Event System Bug in CMS 6
There is a (minor) bug in the EPiServer Event Management System when using tcp – this blog post describes how the bug behaves and what we did to fix the problem.
For those new to EPiServer, the event system provides a mechanism for distributing events within an EPiServer CMS site, between EPiServer CMS sites on the same physical server (enterprise), and between EPiServer CMS sites on separate servers (load-balanced standard and enterprise). Read more about it here.
If my case the customer had 3 servers, one backend and two frontend servers, all running EPiServer CMS 6 (6.0.530.1), and we were using TCP instead of UDP.
A while after first setup of our test environment, we started to find warn messages in the log files:
Exception calling IEventReplication::RaiseEvent on remote object. System.Net.Sockets.SocketException: An existing connection was forcibly closed by the remote host.
How the bug manifests itself
- Backend server starts
- Frontend server starts
- Content change on backend, event sent to frontend. Cache invalidation OK
- Frontend recycles
- Content change on backend, event sent to frontend.

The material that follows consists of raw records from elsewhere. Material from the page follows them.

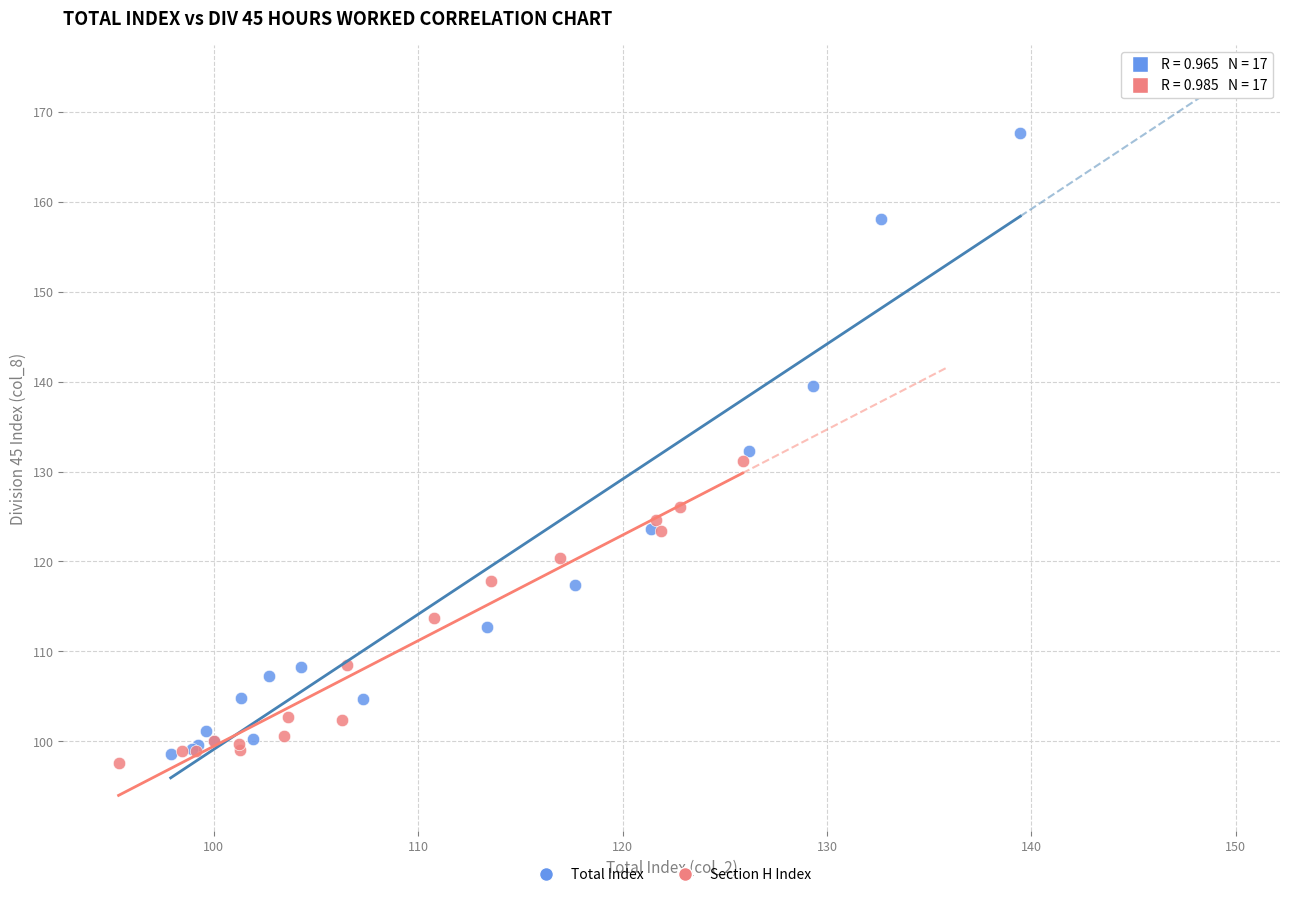

Which series has the largest Y range (max minus min)?

Total Index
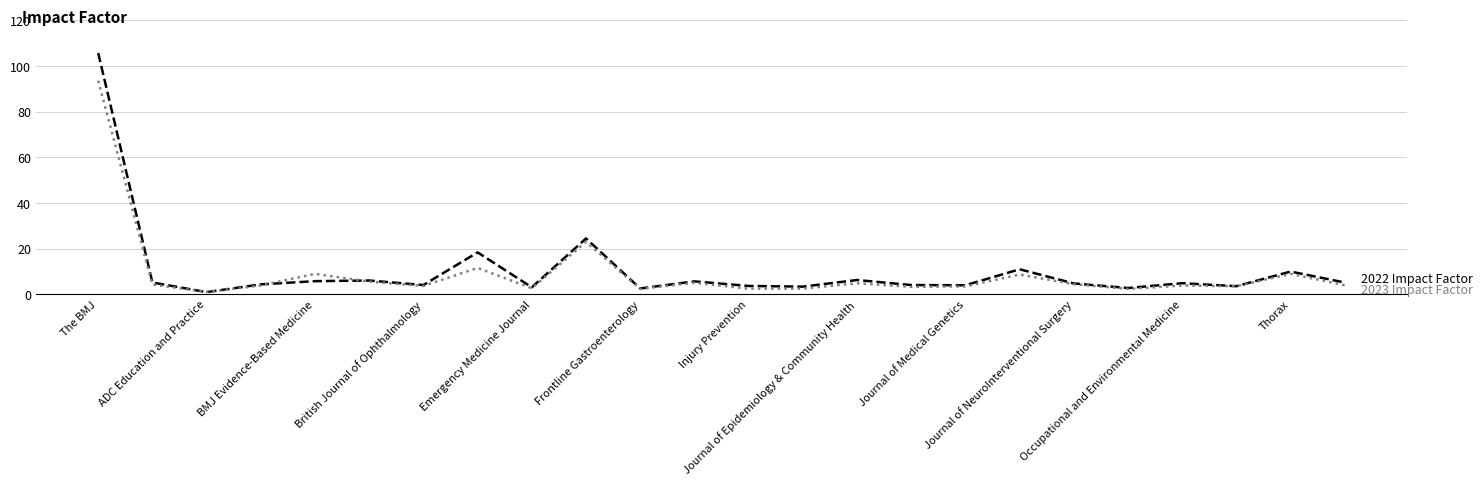

What is the maximum value shown in the chart?

105.7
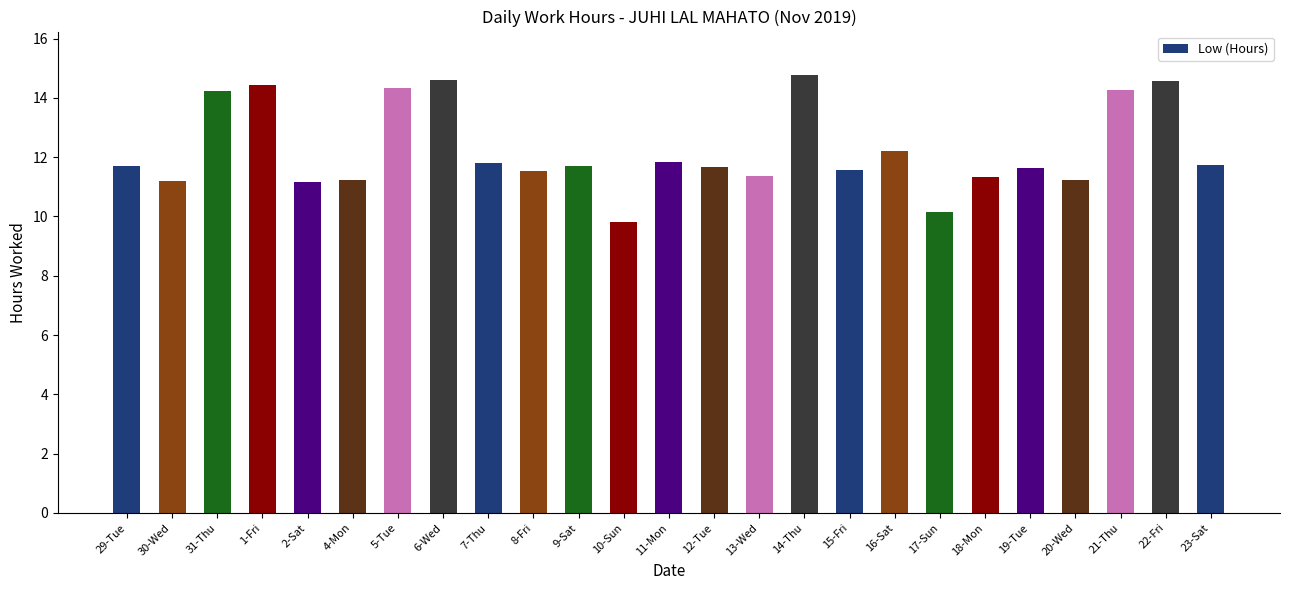

Which category has the lowest value across all series?

10-Sun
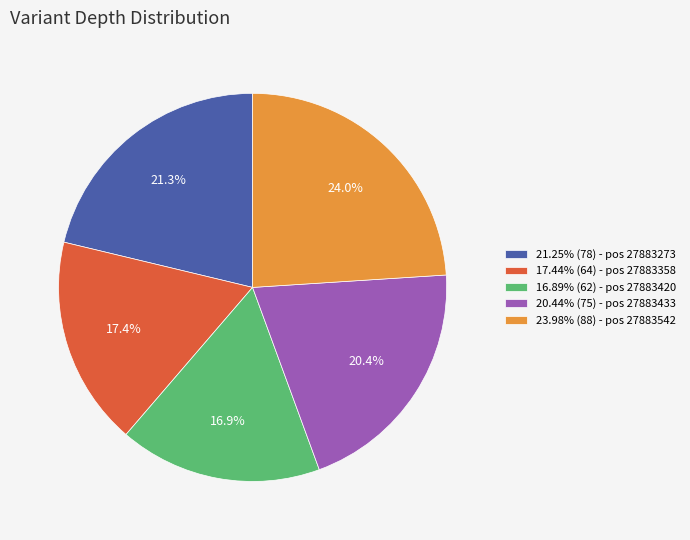

What percentage do 16.89% (62) - pos 27883420 and 23.98% (88) - pos 27883542 together represent?

40.9%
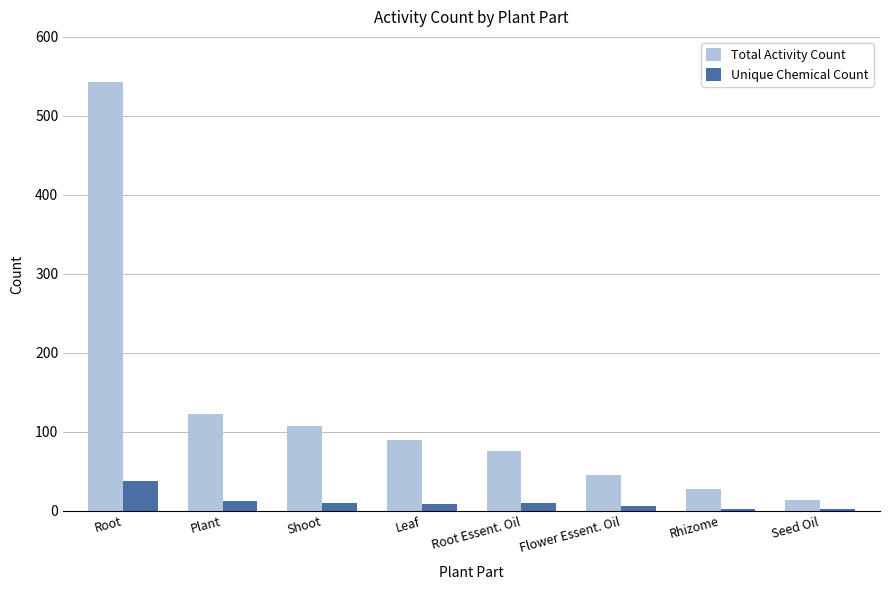

List the labels in order of Total Activity Count value, largest first.

Root, Plant, Shoot, Leaf, Root Essent. Oil, Flower Essent. Oil, Rhizome, Seed Oil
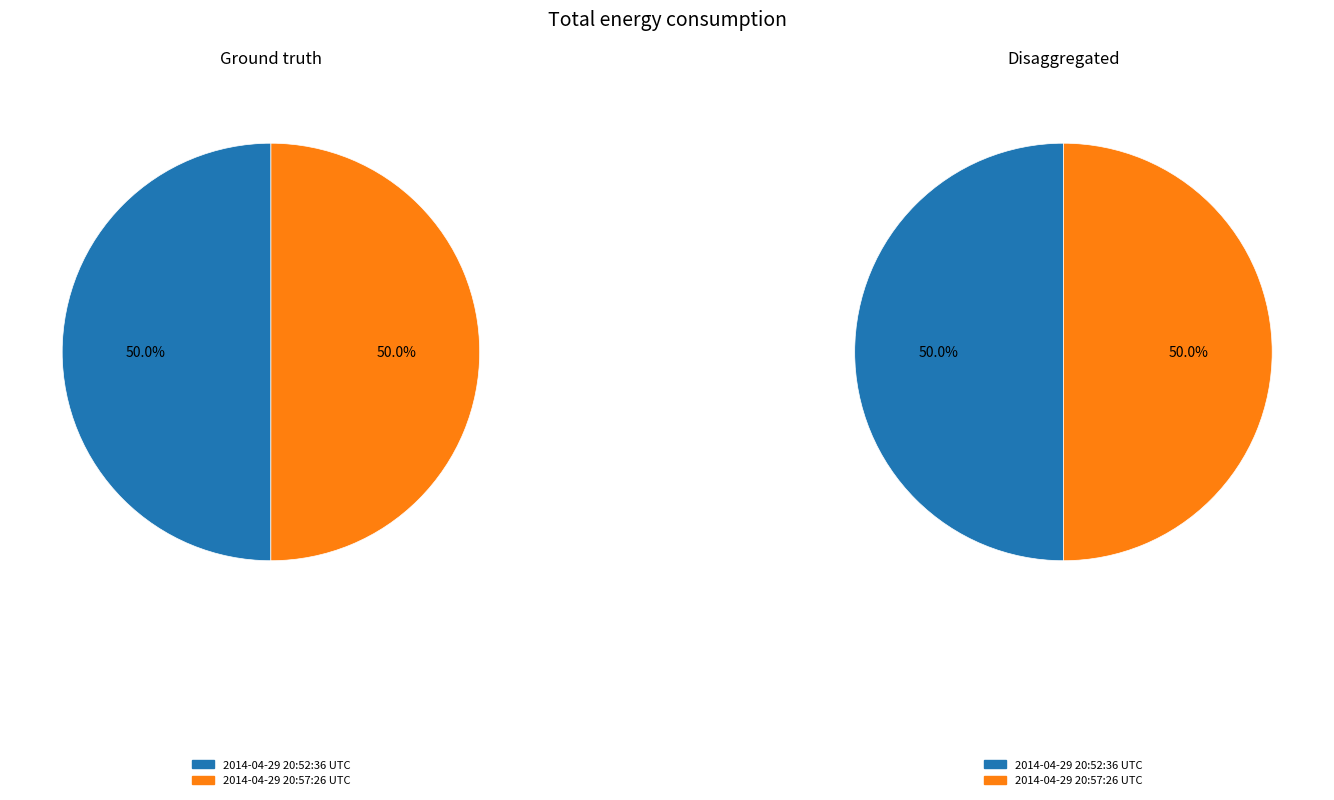

Is it true that 2014-04-29 20:57:26 UTC is 50% of the pie?

True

Error, connection forcibly closed. Cache not invalidated. Warning message in log file.
- Content change on backend, event sent to frontend. Cache invalidation OK.
As you can see, the cache update in step 5 is lost. Next update (step 6) will work as the connection is recreated and the whole cache is cleared. In other words, this will only affect first content change after a restart of front server(s).
How we got around it
We solved the problem by using wsHttpBinding instead of netTcpBinding. This is a bit problematic, as it runs a security check before opening a port (while tcp don’t). This means that you need to run the following command on the frontend servers (30001 is port used for cache invalidation, + equals “localhost” and IIS_IUSRS is application pool user):
netsh http add urlacl url=http://+:30001/ user=IIS_IUSRS
The problem has been registered as a bug by EPiServer support:
#64186: Cache update fail at first time publish in load balance environment using tcp.